Pertumbuhan pembangunan infrastruktur mendasar yang belum merata, menyebabkan masih banyaknya desa atau daerah-daerah tertinggal. Kondisi ini tidak saja terdapat di kota-kota kecil namun juga di kota besar, ditandai dengan minimnya infrastruktur kota, baik prasarana jalan, fasilitas pelayanan umum, pendidikan, kesehatan maupun ekonomi yang  mengakibatkan aktifitas sosial ekonomi rendah, banyak desa ditinggalkan penduduknya bermigrasi ke kota.

Hal ini diungkapkan Menteri Negara Pembangunan Daerah Tertinggal (Meneg PDT) RI, Ir. H. Muhamad Lukman Edi M.Si dalam acara penandatanganan MoU dengan Rektor Universitas Pasundan Bandung, Prof. Dr. H. M Didi Turmudzi M.Si, di Kampus Unpas 4 Jalan Setiabudi Bandung, Kamis malam, (28/02/08). Disaksikan Wali Kota Bandung, H. Dada Rosada SH, M.Si, sejumlah Deputi Meneg PDT, jajaran rektor, dekan, dosen dan para pejabat publik di lingkungan Pemkot Bandung serta mahasiswa.

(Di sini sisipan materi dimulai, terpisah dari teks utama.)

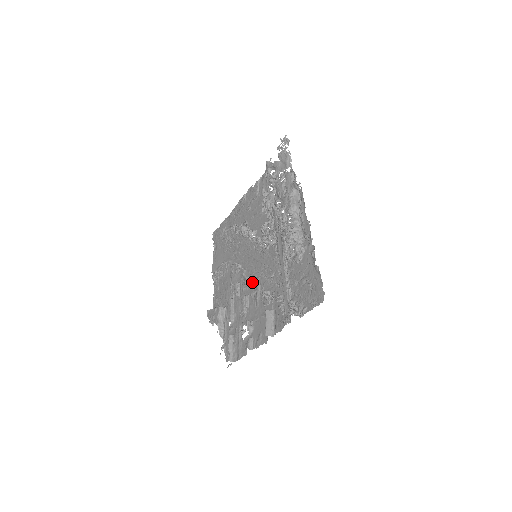
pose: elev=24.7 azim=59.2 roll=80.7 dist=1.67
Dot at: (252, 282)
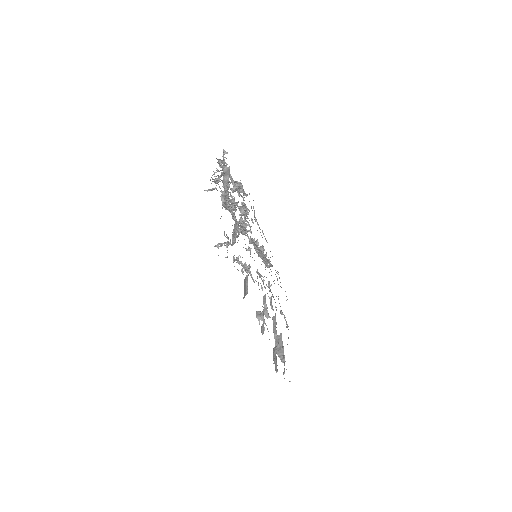
Dot at: (262, 280)
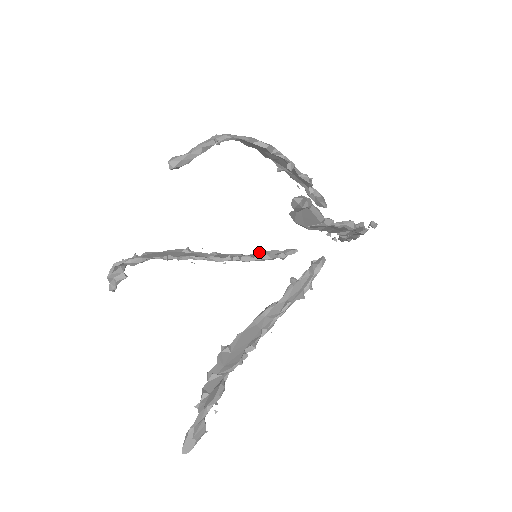
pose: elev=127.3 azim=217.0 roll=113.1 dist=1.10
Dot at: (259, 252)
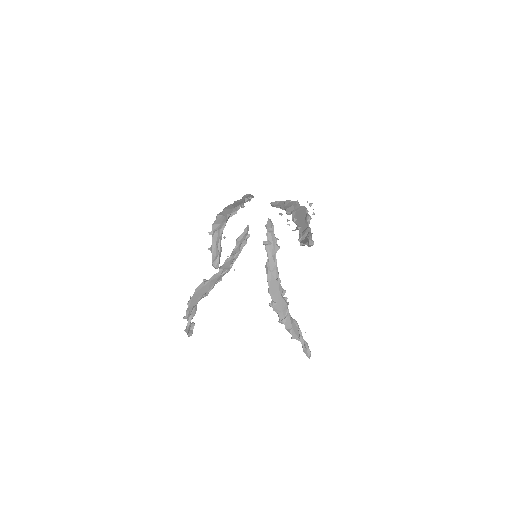
Dot at: occluded
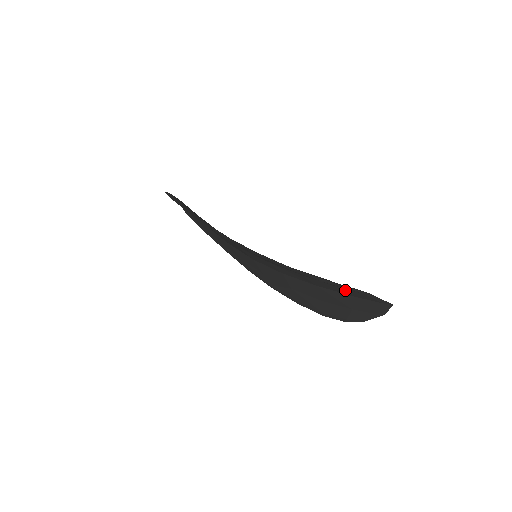
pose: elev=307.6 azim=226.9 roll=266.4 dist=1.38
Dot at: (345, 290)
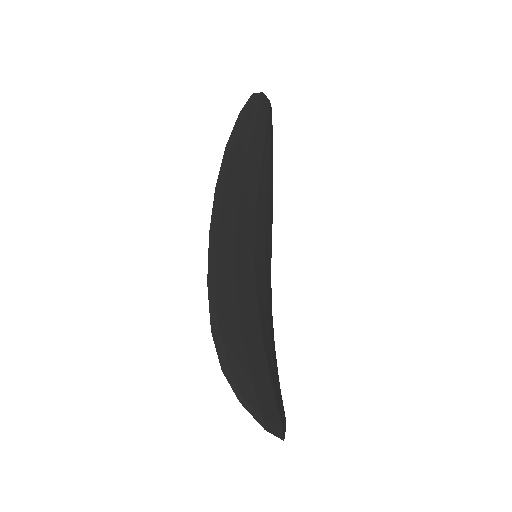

Mensitir laporan Menko Perekonomian beberapa waktu lalu, Lukman Edi menuturkan, meski disela-sela bencana alam, pertumbuhan ekonomi nasional menunjukan peningkatan yang baik. Namun disamping keberhasilan ini, menurutnya, masih menyisakan jutaan orang miskin, anak yang masih tidak bisa melanjutkan sekolahnya dan jutaan orang pengangguran termasuk sarjana. 

Dari peningkatan ini terdapat satu indikator kenaikan yang menurutnya kurang baik, yaitu selama Tahun 2003 s.d 2007, ratio distribusi pendapatan masyarakat dari 23 % sekarang telah mencapai 40 %. Angka Ini menunjukan indikator kesenjangan yang sedang terjadi di Indonesia. Pertumbuhan orang kaya di Indonesia mencapai 16 %, diatas rata-rata 2 kali lipat orang kaya se dunia yang hanya 8,3 %. ”Menurut saya ini bahagian dari persoalan kesenjangan kesejahteraan. Orang kaya semakin kaya, orang miskin semakin miskin,” ungkapnya.

Lukman Edi menyebutkan, di Indonesia saat ini terdapat 199 kabupaten daerah tertinggal dengan indikator pertumbuhan ekonomi antara 3 s.d 5 %, sementara daerah lain sudah mencapai diatas 7 %. Indeks Pembangunan Manusia (IPM) nya yaitu indeks pendidikan, daya beli dan kesehatannya masih sangat mengkhawatirkan, termasuk persoalan lapangan kerja dan pengangguran yang tinggi.

Menurutnya, sekarang ini masih ada sekira 18.000 desa yang tidak memiliki bidan desa, 12. 000 desa yang tidak memiliki pusat pelayanan kesehatan. Bahkan ada 32.000 desa tertinggal, 10.000 diantaranya 5 atau 10 tahun ke depan tidak akan bisa dialiri aliran listrik. ”Ini jelas akan menghambat program keluarga berencana. Anak-anak tidak bisa belajar dan orangtuanya pun tidak bisa mengembangkan usaha ekonomi produktifnya,” ujarnya.

Pengakuan masih adanya kesenjangan dan belum dintisipasi pemerintah secara baik ini, dikatakannya, adalah menjadi tugas Kementerian PDT untuk memperkecil kesenjangan. Kesenjangan antara kota dan desa, antara pusat-pusat pertumbuhan yang lebih dulu maju dengan daerah-daerah interlane yang selama ini tidak menetes pertumbuhannya.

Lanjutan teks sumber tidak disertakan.